(Task statement)
Copy every line of the rows below word for word, with no changes.
*** Supplied records ***
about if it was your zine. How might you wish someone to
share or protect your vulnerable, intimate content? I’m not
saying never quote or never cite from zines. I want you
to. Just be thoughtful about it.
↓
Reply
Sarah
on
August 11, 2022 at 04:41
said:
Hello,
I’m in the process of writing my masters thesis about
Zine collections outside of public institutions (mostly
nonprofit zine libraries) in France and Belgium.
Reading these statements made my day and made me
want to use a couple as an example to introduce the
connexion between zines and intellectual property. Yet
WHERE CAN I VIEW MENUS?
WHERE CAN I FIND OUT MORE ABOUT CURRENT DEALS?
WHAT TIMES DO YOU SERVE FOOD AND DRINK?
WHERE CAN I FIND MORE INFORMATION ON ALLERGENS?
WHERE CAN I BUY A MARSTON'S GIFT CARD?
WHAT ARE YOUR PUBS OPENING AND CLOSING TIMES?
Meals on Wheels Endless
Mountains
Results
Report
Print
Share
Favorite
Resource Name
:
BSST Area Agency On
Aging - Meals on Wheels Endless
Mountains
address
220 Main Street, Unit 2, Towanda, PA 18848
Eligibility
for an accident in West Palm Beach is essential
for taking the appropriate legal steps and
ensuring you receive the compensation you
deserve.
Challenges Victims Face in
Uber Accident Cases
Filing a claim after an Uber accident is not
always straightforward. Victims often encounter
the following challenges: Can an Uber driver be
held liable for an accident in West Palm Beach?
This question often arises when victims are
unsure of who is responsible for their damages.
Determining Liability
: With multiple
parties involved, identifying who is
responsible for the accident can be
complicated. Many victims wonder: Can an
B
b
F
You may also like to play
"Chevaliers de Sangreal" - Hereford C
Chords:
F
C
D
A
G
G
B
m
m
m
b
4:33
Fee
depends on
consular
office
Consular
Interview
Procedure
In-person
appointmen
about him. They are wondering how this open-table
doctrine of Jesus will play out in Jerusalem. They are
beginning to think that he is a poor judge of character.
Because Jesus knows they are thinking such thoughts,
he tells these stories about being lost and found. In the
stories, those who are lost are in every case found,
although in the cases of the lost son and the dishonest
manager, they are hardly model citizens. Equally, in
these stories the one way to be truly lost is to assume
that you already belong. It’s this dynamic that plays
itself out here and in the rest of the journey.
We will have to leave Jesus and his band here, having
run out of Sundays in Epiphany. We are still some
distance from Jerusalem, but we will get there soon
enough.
*** End of Supplied records ***
(Finished exercise)
about if it was your zine. How might you wish someone to
share or protect your vulnerable, intimate content? I’m not
saying never quote or never cite from zines. I want you
to. Just be thoughtful about it.
↓
Reply
Sarah
on
August 11, 2022 at 04:41
said:
Hello,
I’m in the process of writing my masters thesis about
Zine collections outside of public institutions (mostly
nonprofit zine libraries) in France and Belgium.
Reading these statements made my day and made me
want to use a couple as an example to introduce the
connexion between zines and intellectual property. Yet
WHERE CAN I VIEW MENUS?
WHERE CAN I FIND OUT MORE ABOUT CURRENT DEALS?
WHAT TIMES DO YOU SERVE FOOD AND DRINK?
WHERE CAN I FIND MORE INFORMATION ON ALLERGENS?
WHERE CAN I BUY A MARSTON'S GIFT CARD?
WHAT ARE YOUR PUBS OPENING AND CLOSING TIMES?
Meals on Wheels Endless
Mountains
Results
Report
Print
Share
Favorite
Resource Name
:
BSST Area Agency On
Aging - Meals on Wheels Endless
Mountains
address
220 Main Street, Unit 2, Towanda, PA 18848
Eligibility
for an accident in West Palm Beach is essential
for taking the appropriate legal steps and
ensuring you receive the compensation you
deserve.
Challenges Victims Face in
Uber Accident Cases
Filing a claim after an Uber accident is not
always straightforward. Victims often encounter
the following challenges: Can an Uber driver be
held liable for an accident in West Palm Beach?
This question often arises when victims are
unsure of who is responsible for their damages.
Determining Liability
: With multiple
parties involved, identifying who is
responsible for the accident can be
complicated. Many victims wonder: Can an
B
b
F
You may also like to play
"Chevaliers de Sangreal" - Hereford C
Chords:
F
C
D
A
G
G
B
m
m
m
b
4:33
Fee
depends on
consular
office
Consular
Interview
Procedure
In-person
appointmen
about him. They are wondering how this open-table
doctrine of Jesus will play out in Jerusalem. They are
beginning to think that he is a poor judge of character.
Because Jesus knows they are thinking such thoughts,
he tells these stories about being lost and found. In the
stories, those who are lost are in every case found,
although in the cases of the lost son and the dishonest
manager, they are hardly model citizens. Equally, in
these stories the one way to be truly lost is to assume
that you already belong. It’s this dynamic that plays
itself out here and in the rest of the journey.
We will have to leave Jesus and his band here, having
run out of Sundays in Epiphany. We are still some
distance from Jerusalem, but we will get there soon
enough.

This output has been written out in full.